These are a fantastic, healthy, RAW dessert that is easy to whip up, and great for those “I need chocolate” moments (without the guilt).

Ingredients

  • FOR THE CHOCOLATE SHELL:
  • ⅓ cups Cocoa Powder
  • ½ cups Coconut Oil, Melted
  • 1 Tablespoon Agave Nectar
  • FOR THE CASHEW BANANA FILLING:
  • 1 whole Banana, Ripe
  • ½ cups Cashews, Soaked In Water For At Least 30 Minutes, Drained
  • ¼ cups Pitted Dates
  • ¼ teaspoons Sea Salt
  • 1 teaspoon Vanilla Extract

Preparation

I have used muffin cups, small bowls, etc. as a mold, but mainly I like to used the silicone ice-cube trays. Recipe makes 10-15 chocolates.

Blend the cocoa powder, agave and the coconut oil with a whisk (make sure there are no lumps). Fill each of your molds halfway full with the liquid chocolate – you should use about half of the chocolate for this step. Set the remaining chocolate aside for the topping. Place your molds in the freezer to allow chocolate to set (about 15 minutes).
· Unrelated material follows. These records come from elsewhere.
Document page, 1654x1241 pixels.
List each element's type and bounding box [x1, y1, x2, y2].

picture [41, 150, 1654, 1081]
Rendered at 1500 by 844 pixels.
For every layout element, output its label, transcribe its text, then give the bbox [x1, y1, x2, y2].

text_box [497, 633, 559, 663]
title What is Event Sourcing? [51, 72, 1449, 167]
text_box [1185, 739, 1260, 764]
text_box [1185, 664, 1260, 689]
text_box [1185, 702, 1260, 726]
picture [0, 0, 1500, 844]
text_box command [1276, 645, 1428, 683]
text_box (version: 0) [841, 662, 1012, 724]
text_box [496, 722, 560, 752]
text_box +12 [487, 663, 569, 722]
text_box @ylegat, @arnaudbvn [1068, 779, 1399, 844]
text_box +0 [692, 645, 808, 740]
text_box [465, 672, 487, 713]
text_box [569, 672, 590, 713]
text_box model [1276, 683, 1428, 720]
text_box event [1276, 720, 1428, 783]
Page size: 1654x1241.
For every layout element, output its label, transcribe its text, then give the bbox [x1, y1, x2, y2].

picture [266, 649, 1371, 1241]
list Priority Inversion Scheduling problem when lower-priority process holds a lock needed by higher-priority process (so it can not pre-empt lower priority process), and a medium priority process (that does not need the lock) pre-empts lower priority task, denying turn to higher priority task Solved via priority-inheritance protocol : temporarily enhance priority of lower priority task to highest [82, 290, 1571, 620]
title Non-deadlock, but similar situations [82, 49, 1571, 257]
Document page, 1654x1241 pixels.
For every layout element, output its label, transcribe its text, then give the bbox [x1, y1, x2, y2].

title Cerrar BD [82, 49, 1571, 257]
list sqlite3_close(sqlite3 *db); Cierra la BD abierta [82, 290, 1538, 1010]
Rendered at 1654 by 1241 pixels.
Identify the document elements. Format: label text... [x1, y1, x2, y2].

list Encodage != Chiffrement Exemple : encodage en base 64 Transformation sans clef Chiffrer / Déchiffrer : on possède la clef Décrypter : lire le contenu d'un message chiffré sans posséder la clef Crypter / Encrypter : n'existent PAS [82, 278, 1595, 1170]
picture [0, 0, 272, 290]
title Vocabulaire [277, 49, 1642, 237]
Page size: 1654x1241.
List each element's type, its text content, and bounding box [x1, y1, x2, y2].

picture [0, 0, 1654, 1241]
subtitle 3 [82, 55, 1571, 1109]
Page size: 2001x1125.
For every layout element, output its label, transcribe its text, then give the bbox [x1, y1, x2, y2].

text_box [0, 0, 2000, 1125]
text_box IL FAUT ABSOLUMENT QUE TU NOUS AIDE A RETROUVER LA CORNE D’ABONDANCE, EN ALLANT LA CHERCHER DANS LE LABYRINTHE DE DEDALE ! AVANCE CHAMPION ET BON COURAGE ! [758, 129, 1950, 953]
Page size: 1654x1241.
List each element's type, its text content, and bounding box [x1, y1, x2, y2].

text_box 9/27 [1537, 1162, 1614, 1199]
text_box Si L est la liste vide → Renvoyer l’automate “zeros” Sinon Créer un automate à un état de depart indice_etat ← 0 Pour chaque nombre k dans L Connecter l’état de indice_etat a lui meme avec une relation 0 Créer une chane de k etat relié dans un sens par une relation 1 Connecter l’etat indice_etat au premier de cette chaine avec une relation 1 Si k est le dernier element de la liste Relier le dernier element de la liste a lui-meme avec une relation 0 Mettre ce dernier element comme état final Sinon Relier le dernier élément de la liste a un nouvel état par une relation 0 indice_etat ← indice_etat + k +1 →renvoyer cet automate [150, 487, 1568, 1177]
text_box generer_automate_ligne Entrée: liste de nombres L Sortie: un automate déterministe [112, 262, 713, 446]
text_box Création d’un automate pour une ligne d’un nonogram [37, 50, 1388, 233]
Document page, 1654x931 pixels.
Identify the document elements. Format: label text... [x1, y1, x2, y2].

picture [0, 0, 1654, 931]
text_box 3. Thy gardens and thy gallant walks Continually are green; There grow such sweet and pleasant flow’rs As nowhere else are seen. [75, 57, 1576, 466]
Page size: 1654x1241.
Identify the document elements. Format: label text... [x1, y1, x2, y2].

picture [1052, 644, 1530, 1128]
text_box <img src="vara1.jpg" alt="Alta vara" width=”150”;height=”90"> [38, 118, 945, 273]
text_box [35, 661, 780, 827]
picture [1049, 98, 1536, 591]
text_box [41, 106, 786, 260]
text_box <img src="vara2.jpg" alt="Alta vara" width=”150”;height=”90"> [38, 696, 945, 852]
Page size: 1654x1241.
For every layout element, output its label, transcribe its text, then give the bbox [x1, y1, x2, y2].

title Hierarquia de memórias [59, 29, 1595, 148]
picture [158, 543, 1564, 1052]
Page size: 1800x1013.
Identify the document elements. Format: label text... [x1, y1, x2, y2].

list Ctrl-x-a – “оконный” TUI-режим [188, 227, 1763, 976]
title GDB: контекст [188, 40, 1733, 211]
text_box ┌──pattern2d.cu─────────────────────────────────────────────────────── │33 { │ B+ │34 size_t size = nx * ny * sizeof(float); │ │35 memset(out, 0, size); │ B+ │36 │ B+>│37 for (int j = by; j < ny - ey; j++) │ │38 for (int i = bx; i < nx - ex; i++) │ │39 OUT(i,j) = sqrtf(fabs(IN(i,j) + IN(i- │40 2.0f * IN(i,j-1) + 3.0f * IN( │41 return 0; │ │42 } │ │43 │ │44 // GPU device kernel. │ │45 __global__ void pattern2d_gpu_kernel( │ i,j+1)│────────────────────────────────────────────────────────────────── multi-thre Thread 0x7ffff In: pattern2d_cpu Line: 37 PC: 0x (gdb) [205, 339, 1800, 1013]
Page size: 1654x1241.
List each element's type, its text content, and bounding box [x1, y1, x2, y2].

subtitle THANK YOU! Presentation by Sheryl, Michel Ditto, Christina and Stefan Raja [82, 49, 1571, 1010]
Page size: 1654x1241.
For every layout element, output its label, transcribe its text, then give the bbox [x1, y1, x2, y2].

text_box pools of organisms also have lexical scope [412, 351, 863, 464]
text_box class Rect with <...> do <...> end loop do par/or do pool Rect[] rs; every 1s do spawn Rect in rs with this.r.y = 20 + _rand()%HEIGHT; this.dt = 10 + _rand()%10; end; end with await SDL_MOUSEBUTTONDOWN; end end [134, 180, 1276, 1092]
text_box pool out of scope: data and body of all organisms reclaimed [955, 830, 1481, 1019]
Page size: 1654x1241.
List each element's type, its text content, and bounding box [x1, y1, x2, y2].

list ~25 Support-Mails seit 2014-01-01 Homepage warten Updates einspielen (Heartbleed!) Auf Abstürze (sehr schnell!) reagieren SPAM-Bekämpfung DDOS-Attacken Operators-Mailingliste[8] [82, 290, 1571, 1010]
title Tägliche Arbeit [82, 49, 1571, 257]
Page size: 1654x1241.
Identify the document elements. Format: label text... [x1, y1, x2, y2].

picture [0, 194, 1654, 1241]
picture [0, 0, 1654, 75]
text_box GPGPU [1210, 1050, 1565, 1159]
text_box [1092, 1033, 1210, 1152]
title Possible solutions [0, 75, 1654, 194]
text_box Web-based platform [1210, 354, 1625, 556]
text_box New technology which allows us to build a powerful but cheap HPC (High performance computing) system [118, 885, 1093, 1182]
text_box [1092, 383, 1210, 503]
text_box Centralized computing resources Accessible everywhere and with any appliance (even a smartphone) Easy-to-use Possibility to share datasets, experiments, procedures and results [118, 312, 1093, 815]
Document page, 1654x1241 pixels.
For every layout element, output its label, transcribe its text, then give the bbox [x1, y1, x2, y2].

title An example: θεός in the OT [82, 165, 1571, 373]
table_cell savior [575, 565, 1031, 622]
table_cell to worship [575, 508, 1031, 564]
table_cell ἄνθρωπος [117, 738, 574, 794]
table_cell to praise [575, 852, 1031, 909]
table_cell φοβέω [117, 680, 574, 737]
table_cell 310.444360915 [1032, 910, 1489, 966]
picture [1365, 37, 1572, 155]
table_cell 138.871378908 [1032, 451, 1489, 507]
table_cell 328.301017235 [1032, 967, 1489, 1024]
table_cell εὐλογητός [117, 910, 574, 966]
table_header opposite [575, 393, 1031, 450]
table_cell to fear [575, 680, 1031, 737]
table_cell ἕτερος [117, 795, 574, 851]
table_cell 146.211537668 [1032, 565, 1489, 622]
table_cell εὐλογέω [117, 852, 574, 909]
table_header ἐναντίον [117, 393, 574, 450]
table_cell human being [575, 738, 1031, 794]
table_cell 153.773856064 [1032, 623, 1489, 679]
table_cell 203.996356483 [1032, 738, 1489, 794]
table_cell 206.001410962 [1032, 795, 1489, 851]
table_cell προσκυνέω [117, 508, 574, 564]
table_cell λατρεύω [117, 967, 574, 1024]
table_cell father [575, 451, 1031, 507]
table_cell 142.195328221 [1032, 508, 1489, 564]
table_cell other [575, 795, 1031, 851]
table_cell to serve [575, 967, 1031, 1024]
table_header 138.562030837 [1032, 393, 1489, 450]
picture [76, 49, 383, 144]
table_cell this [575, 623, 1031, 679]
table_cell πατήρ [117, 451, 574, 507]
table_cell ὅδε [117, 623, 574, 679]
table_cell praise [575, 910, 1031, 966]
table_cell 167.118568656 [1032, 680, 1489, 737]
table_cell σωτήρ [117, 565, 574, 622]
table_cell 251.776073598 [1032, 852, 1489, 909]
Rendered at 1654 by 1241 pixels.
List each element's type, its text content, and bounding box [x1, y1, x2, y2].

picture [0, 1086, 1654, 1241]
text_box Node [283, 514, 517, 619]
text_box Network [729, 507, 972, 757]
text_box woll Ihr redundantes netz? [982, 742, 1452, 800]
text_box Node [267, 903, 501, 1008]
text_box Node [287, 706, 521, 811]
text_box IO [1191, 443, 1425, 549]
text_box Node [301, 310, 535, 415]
Blend all of the filling ingredients together in a food processor until smooth. Place a small amount of the filling (or more if using large molds) on top of the set chocolate (the filling should not come over the top of the mold – you need to leave space for the second layer of chocolate). Pour the remaining chocolate on top of the banana mixture. Place the mold back in the freezer to set (longer this time), for about 1 hour.

Once frozen, pop the chocolates out of the mold. Make sure you keep these chocolates in the freezer because they will begin to melt at room temperature. Enjoy!